====== PROVIDED RECORDS ======

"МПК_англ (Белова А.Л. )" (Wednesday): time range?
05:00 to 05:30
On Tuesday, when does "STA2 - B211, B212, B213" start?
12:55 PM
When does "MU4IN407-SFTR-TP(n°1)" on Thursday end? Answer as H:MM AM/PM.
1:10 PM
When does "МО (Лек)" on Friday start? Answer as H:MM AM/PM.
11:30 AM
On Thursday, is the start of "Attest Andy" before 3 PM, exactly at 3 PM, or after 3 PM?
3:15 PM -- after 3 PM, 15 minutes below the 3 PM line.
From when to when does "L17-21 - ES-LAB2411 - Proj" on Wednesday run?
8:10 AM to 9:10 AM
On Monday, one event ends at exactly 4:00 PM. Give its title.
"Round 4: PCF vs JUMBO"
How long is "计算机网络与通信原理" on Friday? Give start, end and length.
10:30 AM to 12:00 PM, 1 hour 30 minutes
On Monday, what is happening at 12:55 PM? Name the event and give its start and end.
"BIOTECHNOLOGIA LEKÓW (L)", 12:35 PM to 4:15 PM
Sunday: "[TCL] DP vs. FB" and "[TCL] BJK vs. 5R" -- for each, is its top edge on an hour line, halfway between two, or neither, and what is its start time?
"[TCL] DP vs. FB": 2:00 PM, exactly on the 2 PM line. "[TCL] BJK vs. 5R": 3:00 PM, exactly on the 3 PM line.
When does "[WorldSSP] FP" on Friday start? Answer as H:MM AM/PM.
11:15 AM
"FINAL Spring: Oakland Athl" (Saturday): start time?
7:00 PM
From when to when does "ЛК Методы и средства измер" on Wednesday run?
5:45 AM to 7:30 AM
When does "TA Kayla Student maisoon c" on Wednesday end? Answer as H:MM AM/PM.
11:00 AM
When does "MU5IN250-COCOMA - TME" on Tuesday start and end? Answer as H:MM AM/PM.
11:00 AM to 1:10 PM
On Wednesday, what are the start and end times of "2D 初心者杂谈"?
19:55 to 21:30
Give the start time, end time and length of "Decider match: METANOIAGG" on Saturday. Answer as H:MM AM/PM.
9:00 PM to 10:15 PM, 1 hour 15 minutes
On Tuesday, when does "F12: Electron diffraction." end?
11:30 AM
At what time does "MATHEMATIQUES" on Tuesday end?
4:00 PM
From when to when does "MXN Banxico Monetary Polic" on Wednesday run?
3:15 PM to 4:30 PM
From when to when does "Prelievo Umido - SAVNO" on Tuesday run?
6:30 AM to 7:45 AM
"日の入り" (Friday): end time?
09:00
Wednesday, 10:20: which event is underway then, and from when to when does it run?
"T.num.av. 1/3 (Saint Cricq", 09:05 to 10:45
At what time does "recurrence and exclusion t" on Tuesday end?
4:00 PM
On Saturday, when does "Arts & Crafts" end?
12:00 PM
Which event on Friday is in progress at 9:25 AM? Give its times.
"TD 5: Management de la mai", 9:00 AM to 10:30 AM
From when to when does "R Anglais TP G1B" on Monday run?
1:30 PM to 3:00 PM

======

-- EXERCISE --
Return every line from the listing above that contains the string "Saturday", matching case exactly.

-- THE ANSWER --
"FINAL Spring: Oakland Athl" (Saturday): start time?
Give the start time, end time and length of "Decider match: METANOIAGG" on Saturday. Answer as H:MM AM/PM.
On Saturday, when does "Arts & Crafts" end?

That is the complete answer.